» Aufgabenliste
1. Liste alle Sätze des Textauszugs über introvertierten Selbsthass auf, die unter der Zwischenüberschrift „Gesellschaftliche Erwartungen“ stehen.
2. Gib aus dem Textauszug über introvertierten Selbsthass wortgetreu die Stelle wieder, die mit „Introvertiert zu sein, ist“ beginnt und bis einschließlich „der Vergangenheit verschwunden?“ reicht.

» Textauszug
Introvertierten Selbsthass verstehen: Das große, alte Problem

„Ich hasse es introvertiert zu sein.“

Eine Aussage, wie man sie online zu tausenden findet. Und auch in der realen Welt hört man diesen Satz wieder und wieder und wieder.

Introvertiert zu sein, ist eine Schwäche – so nehmen es viele wahr, so wird es vielen auch beigebracht.

Doch sobald wir uns etwas näher mit dem Thema Introversion befassen, verschwindet diese Einschätzung ganz schnell. Aufklärung wirkt hier wahre Wunder. Also warum müssen wir immer noch über dieses Thema sprechen? Warum ist die Aussage „Ich hasse es introvertiert zu sein“ noch immer nicht in der Vergangenheit verschwunden?

(Hinweis: Dies ist das leicht abgeänderte Skript eines YouTube-Videos)

Gesellschaftliche Erwartungen

Beginnen wir mal dort, wo wir uns alle irgendwie einfinden müssen: in der Gesellschaft. Gesellschaftliche Erwartungen spielen eine große Rolle, wenn es darum geht, wie wir uns entwickeln. So sehr wir heutzutage auch Individualismus und persönliche Entfaltung fördern und fordern, am Ende des Tages sorgt unser Kulturkreis für eine gewisse Grundprägung.

» Auflistung
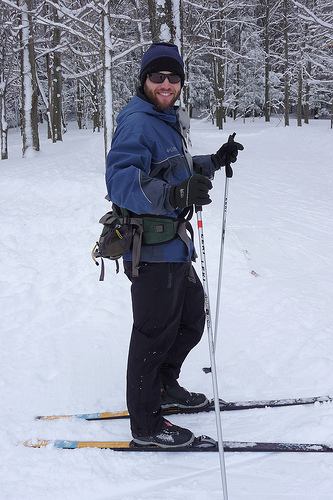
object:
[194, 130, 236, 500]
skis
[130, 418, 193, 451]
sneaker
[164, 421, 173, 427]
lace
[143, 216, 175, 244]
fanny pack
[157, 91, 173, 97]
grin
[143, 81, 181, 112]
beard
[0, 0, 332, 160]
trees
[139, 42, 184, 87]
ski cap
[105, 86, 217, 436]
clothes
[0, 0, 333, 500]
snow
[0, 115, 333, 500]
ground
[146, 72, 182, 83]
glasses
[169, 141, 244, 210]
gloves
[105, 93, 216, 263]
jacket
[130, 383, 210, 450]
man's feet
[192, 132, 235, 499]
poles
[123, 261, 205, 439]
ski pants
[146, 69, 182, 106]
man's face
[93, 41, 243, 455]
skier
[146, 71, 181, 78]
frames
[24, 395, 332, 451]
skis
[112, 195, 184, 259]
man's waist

» Lösungen
1.
- Beginnen wir mal dort, wo wir uns alle irgendwie einfinden müssen: in der Gesellschaft.
- Gesellschaftliche Erwartungen spielen eine große Rolle, wenn es darum geht, wie wir uns entwickeln.
- So sehr wir heutzutage auch Individualismus und persönliche Entfaltung fördern und fordern, am Ende des Tages sorgt unser Kulturkreis für eine gewisse Grundprägung.

2.
Introvertiert zu sein, ist eine Schwäche – so nehmen es viele wahr, so wird es vielen auch beigebracht.

Doch sobald wir uns etwas näher mit dem Thema Introversion befassen, verschwindet diese Einschätzung ganz schnell. Aufklärung wirkt hier wahre Wunder. Also warum müssen wir immer noch über dieses Thema sprechen? Warum ist die Aussage „Ich hasse es introvertiert zu sein“ noch immer nicht in der Vergangenheit verschwunden?